Sección del documento:

De todas las estrellas que quieren ser hojas

Donnovan Yerena

 

Es de madrugada y el patio de casa de mi mamá está húmedo, no hay pasto ni árboles como en nuestra casa de Morelia. La luz se fue hace media hora, el calor se escondió en la garganta de la luna que está exactamente arriba de mí. A veces me da la impresión de que puede escucharme escribir, estoy seguro que siente pena. Esta fue mi casa antes de que me mudara a un pequeño departamento en el centro, a las faldas del metro, mi más grande amor regiomontano. Aquí viví los últimos años bajo la piel de mi madre, en esta cueva que es vértigo y que resguardó mis noches-polvo, como la de hoy. 

 

Ahora que estoy frente a la computadora y en la penumbra de las dos de la mañana, la confrontación me acecha, por más que me esconda siempre me encuentra. ¿En qué momento terminamos aquí todos?, ¿cómo lo permitimos?, ¿por qué nadie nos detuvo de dejar todo atrás y buscar suerte en el norte? Y me avergüenzo de encontrarme nuevamente aquí, escribiendo sobre las mismas cosas. Estoy cansado de tener este hueco en el cuerpo, de cargar con la ausencia de mi hogar, de mi padre, de mis amigos, de las jacarandas, de los puentes peatonales, de los días frescos, del agua de obispo y de los garbanzos en carretera. 

 

He intentado hacer las paces con Monterrey, de verdad lo he intentado y justo cuando creo haberlo logrado, veo a mi familia rompiéndose ante la inmensidad de estas montañas que todos se empecinan en escalar. Entonces me pregunto una y otra vez qué es lo que nos trajo hasta esta noche en la que hasta la luz ha escapado por la puerta. Nuestros brazos no son lo suficientemente largos como para rodear la circunferencia de las ausencias que arrastramos. 

 

Imagino a toda mi familia como graciosas polillas queriendo entrar al calor de un sol que en realidad es un foco de escasos 50 watts. Nos miramos en silencio pensando si realmente estamos progresando o si quizás sea el desgaste de sobrevivir un día a la vez que nos da la ilusión de avanzar, que llegada la noche sintamos que realmente el día ha terminado, que logramos algo.

Solicitud de trabajo: Vuelve a copiar sin cambios el pasaje del texto sobre la vida en Monterrey desde "He intentado hacer" hasta "que logramos algo.", ambos incluidos.

Material proporcionado:
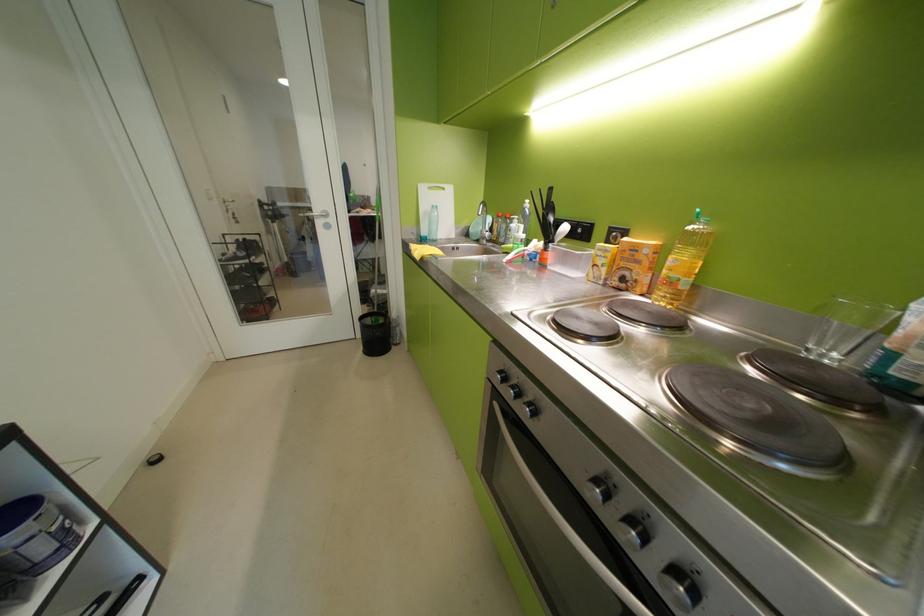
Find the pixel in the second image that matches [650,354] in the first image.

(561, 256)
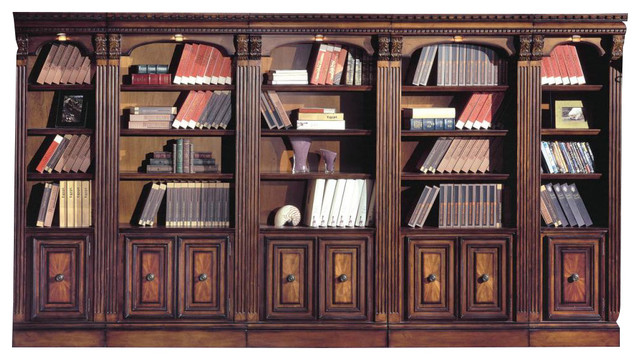
The image size is (640, 360). Identify the location of 2nd shelf. (60, 171), (147, 178), (301, 171), (438, 171), (556, 171).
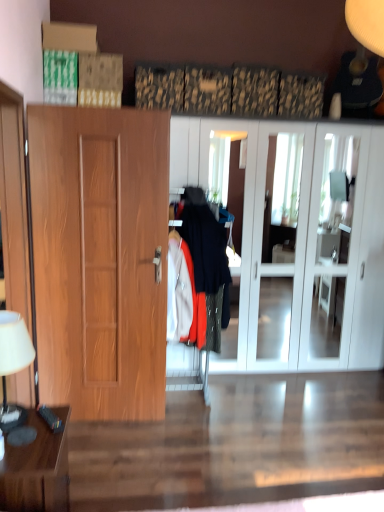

Sección de respuesta:
He intentado hacer las paces con Monterrey, de verdad lo he intentado y justo cuando creo haberlo logrado, veo a mi familia rompiéndose ante la inmensidad de estas montañas que todos se empecinan en escalar. Entonces me pregunto una y otra vez qué es lo que nos trajo hasta esta noche en la que hasta la luz ha escapado por la puerta. Nuestros brazos no son lo suficientemente largos como para rodear la circunferencia de las ausencias que arrastramos. 

 

Imagino a toda mi familia como graciosas polillas queriendo entrar al calor de un sol que en realidad es un foco de escasos 50 watts. Nos miramos en silencio pensando si realmente estamos progresando o si quizás sea el desgaste de sobrevivir un día a la vez que nos da la ilusión de avanzar, que llegada la noche sintamos que realmente el día ha terminado, que logramos algo.